Exercise goal
Leave out the pictures and copy each record below exactly.

╔══

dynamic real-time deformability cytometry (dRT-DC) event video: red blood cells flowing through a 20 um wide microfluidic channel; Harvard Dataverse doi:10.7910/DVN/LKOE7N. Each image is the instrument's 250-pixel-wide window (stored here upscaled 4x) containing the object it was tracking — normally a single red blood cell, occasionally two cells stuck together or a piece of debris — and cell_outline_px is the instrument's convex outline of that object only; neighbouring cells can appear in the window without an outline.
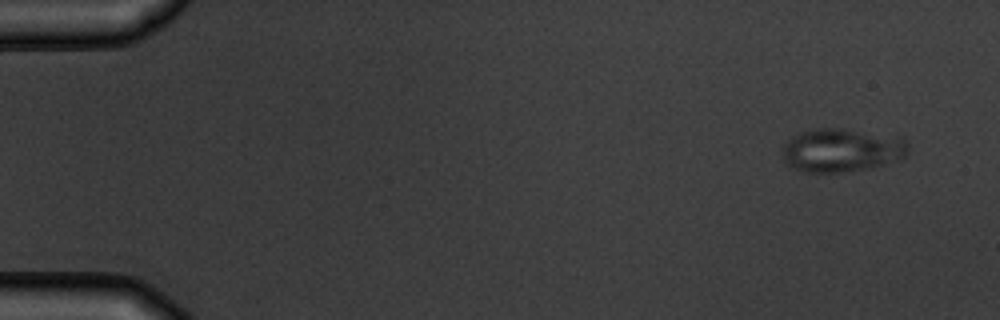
{"species": "common noctule bat (a hibernating species)", "species_latin": "Nyctalus noctula", "temperature_condition": "warm", "stored_images_in_passage": 4, "camera_frame_rate_fps": 3000, "um_per_image_px": 0.085, "animal": {"sex": "male", "body_mass_g": 19.5, "forearm_length_mm": 54.6}, "frame": {"image": 1, "passage_image": 1, "time_ms": 0.0, "image_size_px": [1000, 320], "cell_outline_px": [[908, 148], [904, 156], [896, 160], [868, 168], [840, 172], [804, 172], [792, 168], [784, 164], [784, 144], [788, 140], [800, 132], [816, 128], [840, 128], [904, 136], [908, 144]], "centroid_in_image_um": [71.55, 12.75], "position_along_channel_um": 13.4, "area_um2": 31.96}}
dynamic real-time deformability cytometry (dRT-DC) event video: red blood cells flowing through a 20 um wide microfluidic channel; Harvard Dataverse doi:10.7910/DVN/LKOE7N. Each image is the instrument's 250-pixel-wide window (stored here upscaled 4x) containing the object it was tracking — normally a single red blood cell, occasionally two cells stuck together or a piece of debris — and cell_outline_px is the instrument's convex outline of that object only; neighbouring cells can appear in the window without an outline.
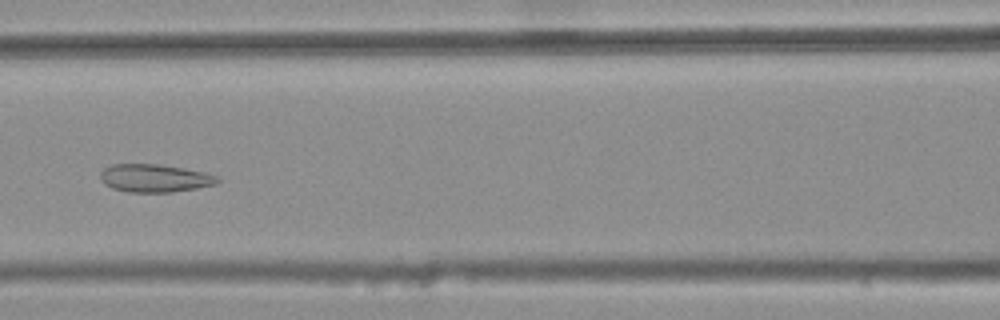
{"species": "common noctule bat (a hibernating species)", "species_latin": "Nyctalus noctula", "temperature_condition": "warm", "stored_images_in_passage": 44, "camera_frame_rate_fps": 3000, "um_per_image_px": 0.085, "animal": {"sex": "female", "body_mass_g": 25.1}, "frame": {"image": 1, "passage_image": 23, "time_ms": 7.333, "image_size_px": [1000, 320], "cell_outline_px": [[220, 180], [216, 184], [196, 188], [172, 192], [128, 192], [112, 188], [104, 184], [100, 180], [100, 172], [104, 168], [112, 164], [156, 164], [184, 168], [204, 172], [216, 176]], "centroid_in_image_um": [13.11, 15.14], "position_along_channel_um": 153.5, "area_um2": 19.07}}
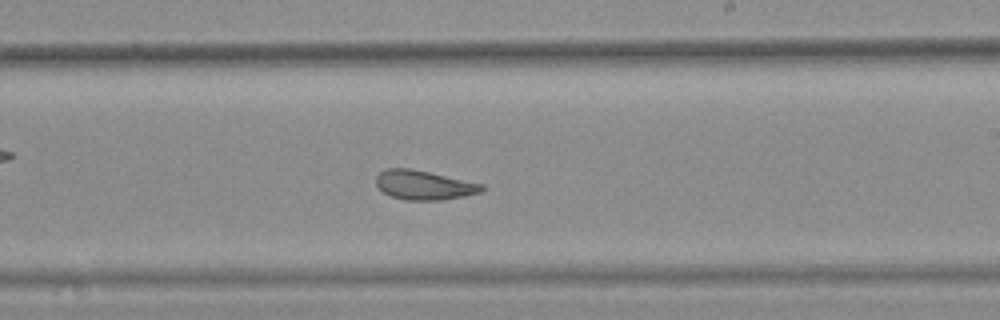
{"frame": {"image": 2, "passage_image": 31, "time_ms": 10.0, "image_size_px": [1000, 320], "cell_outline_px": [[484, 188], [480, 192], [464, 196], [440, 200], [404, 200], [392, 196], [384, 192], [376, 184], [376, 176], [384, 168], [408, 168], [428, 172], [484, 184]], "centroid_in_image_um": [36.02, 15.73], "position_along_channel_um": 253.0, "area_um2": 17.86}}
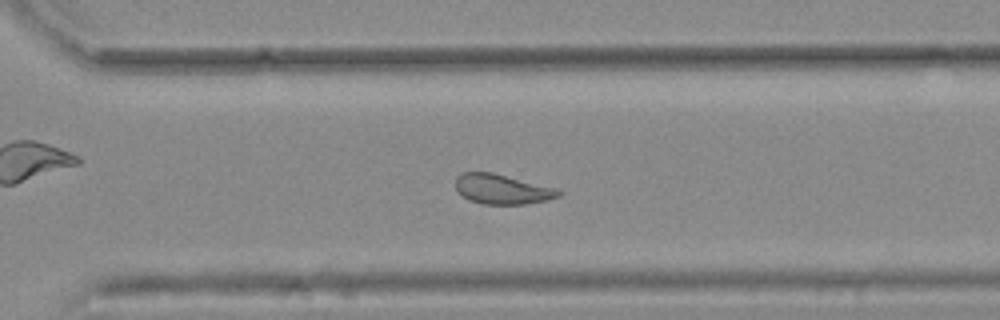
{"frame": {"image": 3, "passage_image": 37, "time_ms": 12.0, "image_size_px": [1000, 320], "cell_outline_px": [[564, 192], [560, 196], [548, 200], [524, 204], [480, 204], [468, 200], [456, 192], [456, 176], [464, 172], [492, 172], [556, 188]], "centroid_in_image_um": [42.67, 16.09], "position_along_channel_um": 327.9, "area_um2": 18.09}, "authors_computed_cell_mechanics": {"area_um2": 19.5075, "velocity_mm_per_s": 3.7376, "shape_relaxation_time_tau1_ms": null, "shape_relaxation_time_tau2_ms": 1.8312, "deformation_change_tau1": null, "deformation_change_tau2": 0.0882}}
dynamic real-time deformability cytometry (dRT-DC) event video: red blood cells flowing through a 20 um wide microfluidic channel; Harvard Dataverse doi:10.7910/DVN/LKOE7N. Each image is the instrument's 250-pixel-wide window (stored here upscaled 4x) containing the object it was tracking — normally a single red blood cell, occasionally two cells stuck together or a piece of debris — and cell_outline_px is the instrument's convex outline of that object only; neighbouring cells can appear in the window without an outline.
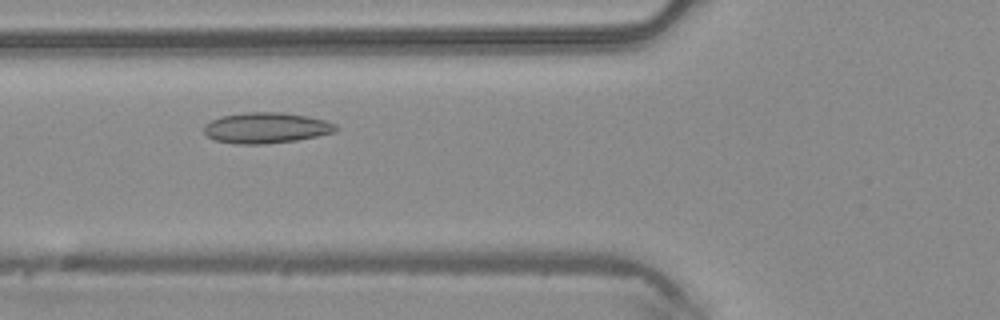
{"species": "common noctule bat (a hibernating species)", "species_latin": "Nyctalus noctula", "temperature_condition": "warm", "stored_images_in_passage": 42, "camera_frame_rate_fps": 3000, "um_per_image_px": 0.085, "animal": {"sex": "male", "body_mass_g": 20.4}, "frame": {"image": 1, "passage_image": 12, "time_ms": 3.667, "image_size_px": [1000, 320], "cell_outline_px": [[340, 128], [336, 132], [296, 140], [264, 144], [236, 144], [216, 140], [208, 136], [204, 132], [204, 124], [220, 116], [248, 112], [280, 112], [308, 116], [324, 120], [336, 124]], "centroid_in_image_um": [22.64, 10.86], "position_along_channel_um": 103.2, "area_um2": 23.64}}
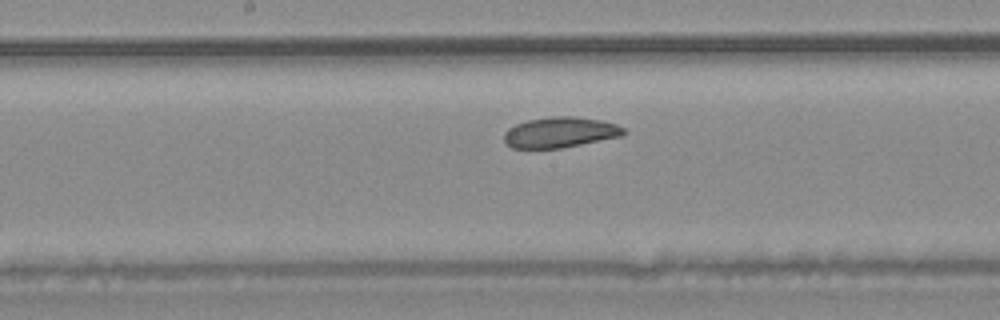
{"frame": {"image": 2, "passage_image": 19, "time_ms": 6.0, "image_size_px": [1000, 320], "cell_outline_px": [[628, 132], [624, 136], [560, 148], [512, 148], [504, 140], [504, 132], [508, 128], [516, 124], [528, 120], [552, 116], [572, 116], [600, 120], [616, 124], [624, 128]], "centroid_in_image_um": [47.64, 11.25], "position_along_channel_um": 200.6, "area_um2": 21.33}}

╚══

Solved exercise
dynamic real-time deformability cytometry (dRT-DC) event video: red blood cells flowing through a 20 um wide microfluidic channel; Harvard Dataverse doi:10.7910/DVN/LKOE7N. Each image is the instrument's 250-pixel-wide window (stored here upscaled 4x) containing the object it was tracking — normally a single red blood cell, occasionally two cells stuck together or a piece of debris — and cell_outline_px is the instrument's convex outline of that object only; neighbouring cells can appear in the window without an outline.
{"species": "common noctule bat (a hibernating species)", "species_latin": "Nyctalus noctula", "temperature_condition": "warm", "stored_images_in_passage": 4, "camera_frame_rate_fps": 3000, "um_per_image_px": 0.085, "animal": {"sex": "male", "body_mass_g": 19.5, "forearm_length_mm": 54.6}, "frame": {"image": 1, "passage_image": 1, "time_ms": 0.0, "image_size_px": [1000, 320], "cell_outline_px": [[908, 148], [904, 156], [896, 160], [868, 168], [840, 172], [804, 172], [792, 168], [784, 164], [784, 144], [788, 140], [800, 132], [816, 128], [840, 128], [904, 136], [908, 144]], "centroid_in_image_um": [71.55, 12.75], "position_along_channel_um": 13.4, "area_um2": 31.96}}
dynamic real-time deformability cytometry (dRT-DC) event video: red blood cells flowing through a 20 um wide microfluidic channel; Harvard Dataverse doi:10.7910/DVN/LKOE7N. Each image is the instrument's 250-pixel-wide window (stored here upscaled 4x) containing the object it was tracking — normally a single red blood cell, occasionally two cells stuck together or a piece of debris — and cell_outline_px is the instrument's convex outline of that object only; neighbouring cells can appear in the window without an outline.
{"species": "common noctule bat (a hibernating species)", "species_latin": "Nyctalus noctula", "temperature_condition": "warm", "stored_images_in_passage": 44, "camera_frame_rate_fps": 3000, "um_per_image_px": 0.085, "animal": {"sex": "female", "body_mass_g": 25.1}, "frame": {"image": 1, "passage_image": 23, "time_ms": 7.333, "image_size_px": [1000, 320], "cell_outline_px": [[220, 180], [216, 184], [196, 188], [172, 192], [128, 192], [112, 188], [104, 184], [100, 180], [100, 172], [104, 168], [112, 164], [156, 164], [184, 168], [204, 172], [216, 176]], "centroid_in_image_um": [13.11, 15.14], "position_along_channel_um": 153.5, "area_um2": 19.07}}
{"frame": {"image": 2, "passage_image": 31, "time_ms": 10.0, "image_size_px": [1000, 320], "cell_outline_px": [[484, 188], [480, 192], [464, 196], [440, 200], [404, 200], [392, 196], [384, 192], [376, 184], [376, 176], [384, 168], [408, 168], [428, 172], [484, 184]], "centroid_in_image_um": [36.02, 15.73], "position_along_channel_um": 253.0, "area_um2": 17.86}}
{"frame": {"image": 3, "passage_image": 37, "time_ms": 12.0, "image_size_px": [1000, 320], "cell_outline_px": [[564, 192], [560, 196], [548, 200], [524, 204], [480, 204], [468, 200], [456, 192], [456, 176], [464, 172], [492, 172], [556, 188]], "centroid_in_image_um": [42.67, 16.09], "position_along_channel_um": 327.9, "area_um2": 18.09}, "authors_computed_cell_mechanics": {"area_um2": 19.5075, "velocity_mm_per_s": 3.7376, "shape_relaxation_time_tau1_ms": null, "shape_relaxation_time_tau2_ms": 1.8312, "deformation_change_tau1": null, "deformation_change_tau2": 0.0882}}
dynamic real-time deformability cytometry (dRT-DC) event video: red blood cells flowing through a 20 um wide microfluidic channel; Harvard Dataverse doi:10.7910/DVN/LKOE7N. Each image is the instrument's 250-pixel-wide window (stored here upscaled 4x) containing the object it was tracking — normally a single red blood cell, occasionally two cells stuck together or a piece of debris — and cell_outline_px is the instrument's convex outline of that object only; neighbouring cells can appear in the window without an outline.
{"species": "common noctule bat (a hibernating species)", "species_latin": "Nyctalus noctula", "temperature_condition": "warm", "stored_images_in_passage": 42, "camera_frame_rate_fps": 3000, "um_per_image_px": 0.085, "animal": {"sex": "male", "body_mass_g": 20.4}, "frame": {"image": 1, "passage_image": 12, "time_ms": 3.667, "image_size_px": [1000, 320], "cell_outline_px": [[340, 128], [336, 132], [296, 140], [264, 144], [236, 144], [216, 140], [208, 136], [204, 132], [204, 124], [220, 116], [248, 112], [280, 112], [308, 116], [324, 120], [336, 124]], "centroid_in_image_um": [22.64, 10.86], "position_along_channel_um": 103.2, "area_um2": 23.64}}
{"frame": {"image": 2, "passage_image": 19, "time_ms": 6.0, "image_size_px": [1000, 320], "cell_outline_px": [[628, 132], [624, 136], [560, 148], [512, 148], [504, 140], [504, 132], [508, 128], [516, 124], [528, 120], [552, 116], [572, 116], [600, 120], [616, 124], [624, 128]], "centroid_in_image_um": [47.64, 11.25], "position_along_channel_um": 200.6, "area_um2": 21.33}}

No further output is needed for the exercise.